For health and weight loss, the model requests context about age, symptoms, and fitness concerns, then advises medical consultation and general evidence-based targets: at least 150 minutes of moderate aerobic activity (or 75 minutes vigorous), plus two or more days of muscle strengthening, alongside diet changes, stress management, and realistic goal-setting. When asked whether improvement is possible after 40, it points to resistance training, progressive overload, and cardiovascular benefits that can begin within weeks.

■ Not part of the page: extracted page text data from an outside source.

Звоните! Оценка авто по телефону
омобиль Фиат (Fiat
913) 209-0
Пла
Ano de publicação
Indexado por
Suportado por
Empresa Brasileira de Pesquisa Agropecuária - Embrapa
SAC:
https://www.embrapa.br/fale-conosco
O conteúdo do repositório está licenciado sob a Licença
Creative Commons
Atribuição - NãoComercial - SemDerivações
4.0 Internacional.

Overall, the transcript argues—through repeated examples—that better results come from prompts that enforce expert framing and structured questioning, turning vague requests into actionable, tailored guidance.
Cornell Notes
The transcript demonstrates a reusable prompt pattern that improves response quality across career, relationships, money, and health. The pattern assigns the model an expert role, specifies a clear task, and—most importantly—requires it to ask questions before giving advice. That intake step produces more relevant follow-up questions (e.g., current job details for career changes, relationship dynamics for breakups, income and spending for budgeting, and symptoms/fitness for weight loss). Once the model gathers specifics, the advice becomes more concrete: internships and portfolios for career pivots, breakup communication tactics and compromise checks for relationships, budgeting plus side hustles for finances, and exercise/diet targets plus doctor consultation for health. The practical takeaway is that structured questioning yields personalization and reduces generic answers.
Why does the “ask questions before answering” instruction change the quality of the advice?

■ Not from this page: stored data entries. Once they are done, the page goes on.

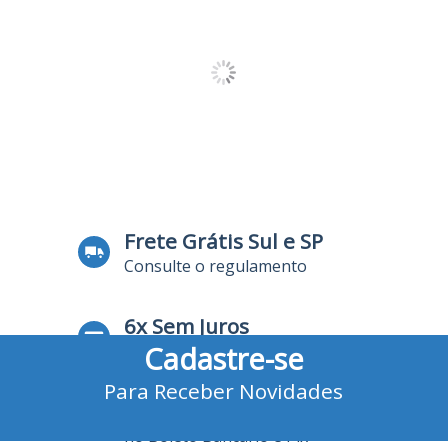
Frete Grátis Sul e SP
Consulte o regulamento
6x Sem Juros
Cadastre-se
no Cartão de Crédito
Para Receber Novidades
10% Desconto
no Boleto Bancário e Pix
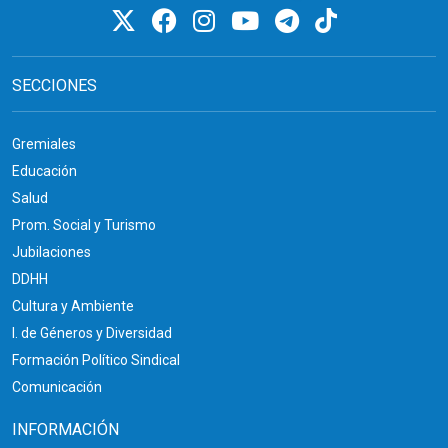
SECCIONES
Gremiales
Educación
Salud
Prom. Social y Turismo
Jubilaciones
DDHH
Cultura y Ambiente
I. de Géneros y Diversidad
Formación Político Sindical
Comunicación
INFORMACIÓN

How does “expert role” framing affect the response?
What does the relationship example suggest about incompatibility and decision-making?

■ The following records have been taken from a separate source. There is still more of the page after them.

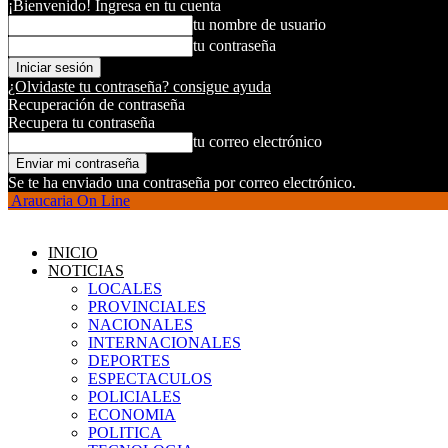
¡Bienvenido! Ingresa en tu cuenta
tu nombre de usuario
tu contraseña
¿Olvidaste tu contraseña? consigue ayuda
Recuperación de contraseña
Recupera tu contraseña
tu correo electrónico
Se te ha enviado una contraseña por correo electrónico.
Araucaria On Line
INICIO
NOTICIAS
LOCALES
PROVINCIALES
NACIONALES
INTERNACIONALES
DEPORTES
ESPECTACULOS
POLICIALES
ECONOMIA
POLITICA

What concrete money-saving and money-making steps appear after the finance questions?
How does the health example balance general fitness guidance with safety?
Review Questions
- Write out the prompt components used in the transcript (role, task, and question-first constraint). Which part most directly drives personalization, and why?
- Pick one domain (career, relationships, finance, or health). List the specific questions the model asks first and explain how those questions shape the later recommendations.
- What safety or planning elements appear in the health and breakup examples, and how do they differ from the more tactical advice in career and finance?
Key Points
- 1
Adopt an expert role in the prompt to steer the model toward domain-appropriate guidance.
- 2
Specify a clear task so the model knows what “best advice” means in that context.
- 3
Require the model to ask questions before answering to convert vague requests into actionable, personalized guidance.
- 4
Use the back-and-forth intake to surface constraints (current job, relationship dynamics, income/spending, symptoms/fitness level) before recommendations are generated.
- 5
For career pivots, translate the user’s situation into concrete steps like internships, apprenticeships, hackathons, and portfolio-building.
- 6
For relationships and health, include process and safety considerations—kind communication and logistics for breakups, and medical consultation for health concerns.
- 7
Expect the model’s advice to shift from generic to specific once it has enough details to tailor recommendations.